As time continues to move on more and more organizations are beginning to see how dangerously fragmented and misunderstood our financial markets have become.  As “lit” exchanges come under scrutiny of regulators to provide the appearance of diligent oversight for the Muppets of the world, dark pools have become more popular.  Now many trading outlets are capturing mind-boggling profits from manipulative tactics and are seeking ways to deploy that capital in a secretive manner so as not to move a market, many of these firms are accessing dark pools.

Why chase the Mom and Pop trader with a 100 lot order when you can sneak into a dark pool, hide your order and jump in front of a mutual fund who is seeking to execute thousands of 100 lot orders?  The Australian Stock Exchange states that Dark Pools account for 30% of Australian trading and those HFT firms operating in them are doing so under limited regulation.  We keep ignoring these black swans, and as one part of the population grows their wealth through manipulation, the other group losses their wealth through manipulation.

We have rationalized, with the silliest of reasons, how prices have moved during periods of extreme HFT manipulation and battle activity:

  1. The Flash Crash (May 6, 2010)
  2. The BATS IPO
  3. The Facebook IPO
  4. Apple Halts
  5. Knight Capital 

ASX has stated:

There is clear evidence, both in Australia and overseas, that an increase in dark execution results … in higher costs for investors and a negative impact on price discovery” and “moreover, the proliferation of trading venues and algorithmic trading significantly increases the risk of unexpected market movements or disruption.

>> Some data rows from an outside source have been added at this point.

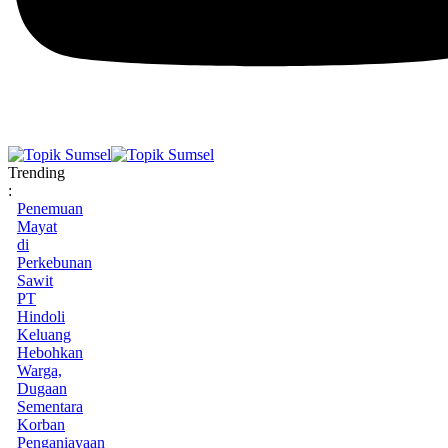
Trending
:
Penemuan
Mayat
di
Perkebunan
Sawit
PT
Hindoli
Keluang
Hebohkan
Warga,
Dugaan
Sementara
Korban
Penganiayaan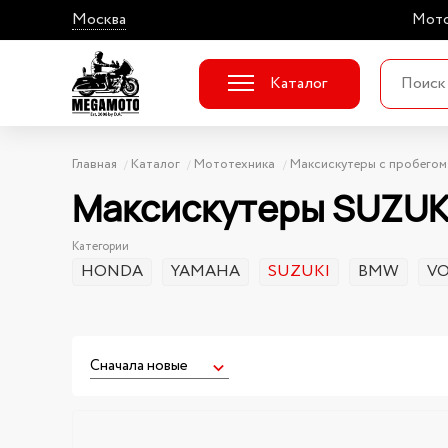
Москва
Мото
Каталог
Главная
Каталог
Мототехника
Максискутеры с пробегом
Максискутеры SUZUKI
Категории
HONDA
YAMAHA
SUZUKI
BMW
V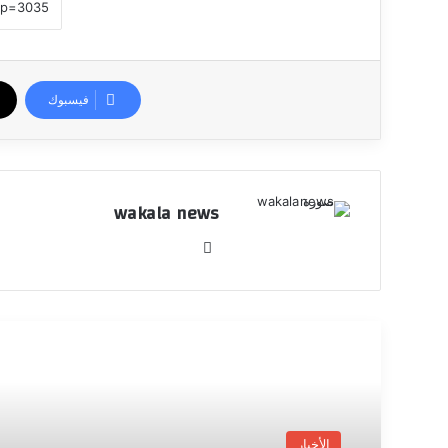
فيسبوك
wakala news
موق
ع
الوي
ب
أقرأ التالي
الأخبار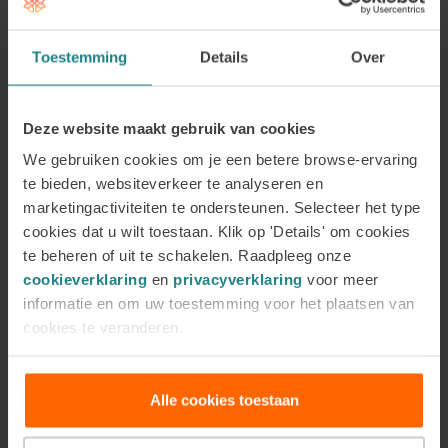
De ACC biedt tevens de
opleiding Re-
integratiecoach en Tweede Spoor Coach
aan. In
Toestemming
Details
Over
deze opleiding leer je om mensen te begeleiden die
in of na een ziekteproces moeten re-integreren in
Deze website maakt gebruik van cookies
eigen werk (Spoor 1) of ander passend werk
moeten vinden (Spoor 2). Hierbij begeleid je jouw
We gebruiken cookies om je een betere browse-ervaring
cliënt en stem je ook af met de verschillende
te bieden, websiteverkeer te analyseren en
marketingactiviteiten te ondersteunen. Selecteer het type
partijen die hierbij betrokken zijn, waaronder de
cookies dat u wilt toestaan. Klik op 'Details' om cookies
werkgever, de bedrijfsarts en/of het UWV.
te beheren of uit te schakelen. Raadpleeg onze
cookieverklaring
en
privacyverklaring
voor meer
informatie en om uw toestemming voor het plaatsen van
cookies te veranderen.
Laatste blogberichten
Alle cookies toestaan
Hechtingsproblematiek: herken de
signalen, begrijp de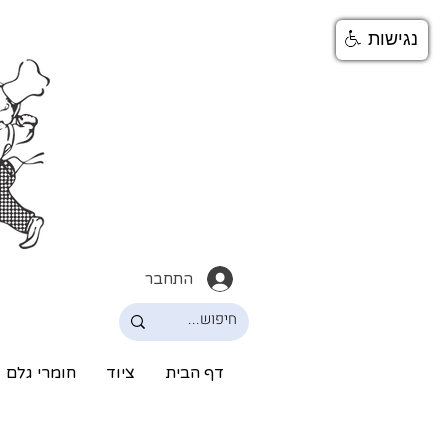
נגישות
התחבר
דף הבית
ציוד
חומרי גלם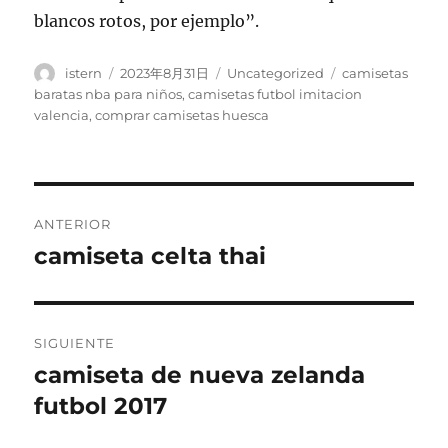
blancos rotos, por ejemplo”.
Autor
Publicado
Categorías
Etiquetas
istern
2023年8月31日
Uncategorized
camisetas
el
baratas nba para niños
,
camisetas futbol imitacion
valencia
,
comprar camisetas huesca
Navegación
ANTERIOR
de
camiseta celta thai
Entrada
anterior:
entradas
SIGUIENTE
camiseta de nueva zelanda
Entrada
siguiente:
futbol 2017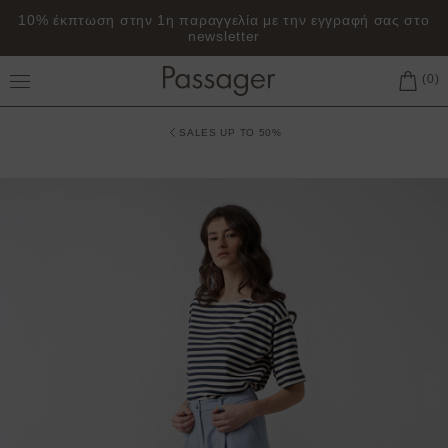
10% έκπτωση στην 1η παραγγελία με την εγγραφή σας στο
newsletter
Toggle Main Menu
SALES UP TO 50%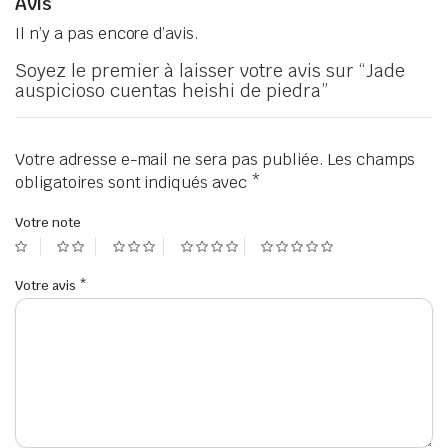
Avis
Il n’y a pas encore d’avis.
Soyez le premier à laisser votre avis sur “Jade
auspicioso cuentas heishi de piedra”
Votre adresse e-mail ne sera pas publiée.
Les champs
obligatoires sont indiqués avec
*
Votre note
Votre avis
*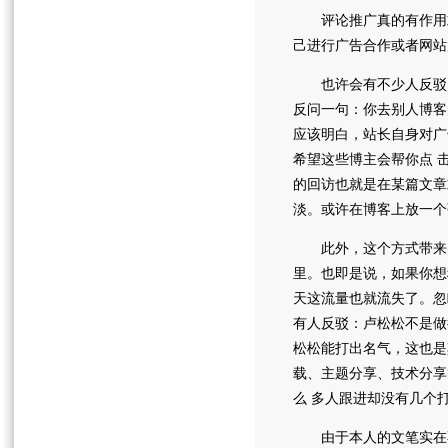
评论推广真的有作用或
己进行广告合作或者网站
也许会有不少人反驳：
反问一句：你去别人博客
应该明白，站长自身对广
希望这些博主会帮你点 
的回访也就是在某篇文章
淡。或许在博客上放一个
此外，这个方式带来的
里。也即是说，如果你想
天这流量也就流失了。忽
有人反驳：卢松松不是做
松松能打出名气，这也是
载、主题分享、技术分享
么 多人跟进却没有几个
由于本人的文笔实在不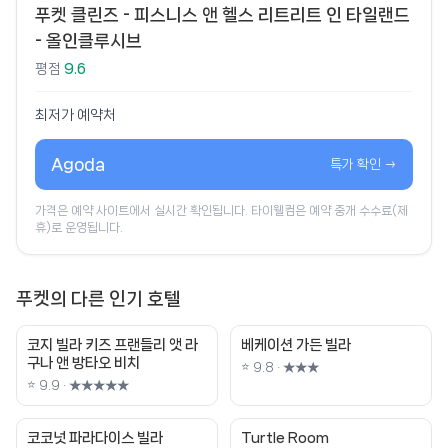
푸켓 클린즈 - 피스니스 앤 헬스 리트리트 인 타일랜드
- 올인클루시브
평점
9.6
최저가 예약처
Agoda
특가 확인 →
가격은 예약 사이트에서 실시간 확인됩니다. 타이웰컴은 예약 중개 수수료(제
휴)로 운영됩니다.
푸켓의 다른 인기 호텔
코지 빌라 키즈 프랜들리 앳 라
베케이션 가든 빌라
구나 앤 방타오 비치
⭐ 9.8 · ★★★
⭐ 9.9 · ★★★★★
코코넛 파라다이스 빌라
Turtle Room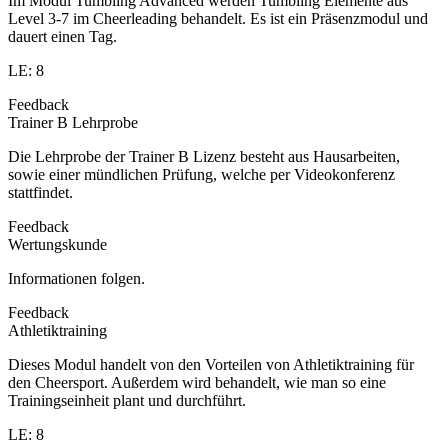
Im Modul Tumbling Advanced werden Tumbling Elemente aus
Level 3-7 im Cheerleading behandelt. Es ist ein Präsenzmodul und
dauert einen Tag.
LE: 8
Feedback
Trainer B Lehrprobe
Die Lehrprobe der Trainer B Lizenz besteht aus Hausarbeiten,
sowie einer mündlichen Prüfung, welche per Videokonferenz
stattfindet.
Feedback
Wertungskunde
Informationen folgen.
Feedback
Athletiktraining
Dieses Modul handelt von den Vorteilen von Athletiktraining für
den Cheersport. Außerdem wird behandelt, wie man so eine
Trainingseinheit plant und durchführt.
LE: 8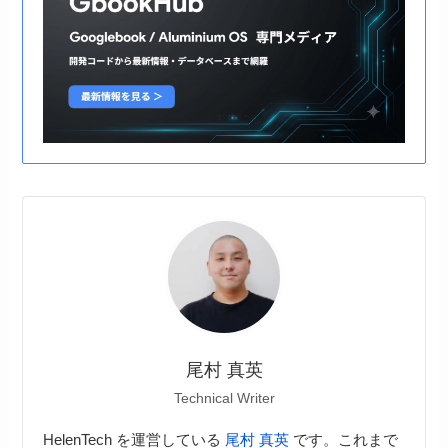
尾村 真英
Technical Writer
HelenTech を運営している
尾村 真英
です。これまで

Now we have an exchange that is warning of the dangers of under regulated, misunderstood, super-fast colocated trading, well after Themis Trading started, followed by ZeroHedge, Nanex, and Calibrated Confidence.  The tick-by-tick analysis of each of these events screams of the short falls we have in regulation, market plumbing, and participant intelligence.  As colleges pump out another new round of financial interns that only learned what their respective schools taught them (since individual intellectual curiosity is “out of style”), more people armed uninformed viewpoints will enter the fray and continue to make problems for outlets like ours to find solutions, such as those proclaiming the accuracy of the Efficient Market Hypothesis.  It’s more like a Broken Market Conclusion

The Australian Securities and Investments Commision does offer a solution whereby they plan to:

limit the migration of trades to dark pools by allowing trades of $1 million or more for the 26 biggest and most actively traded shares, trades of $500,000 or more for a group of 28 shares and $200,000 for others.

ASX says the $1 million threshold is too low and it has called for a review on the limit, urging a $25K mimimum limit to imposed on dark pool trades.  The question remains though, how long will it take before the superfast traders find a new way to toss around all the liquidity they are capturing for themselves by manipulating physics and the structural make up for capital formation market centers?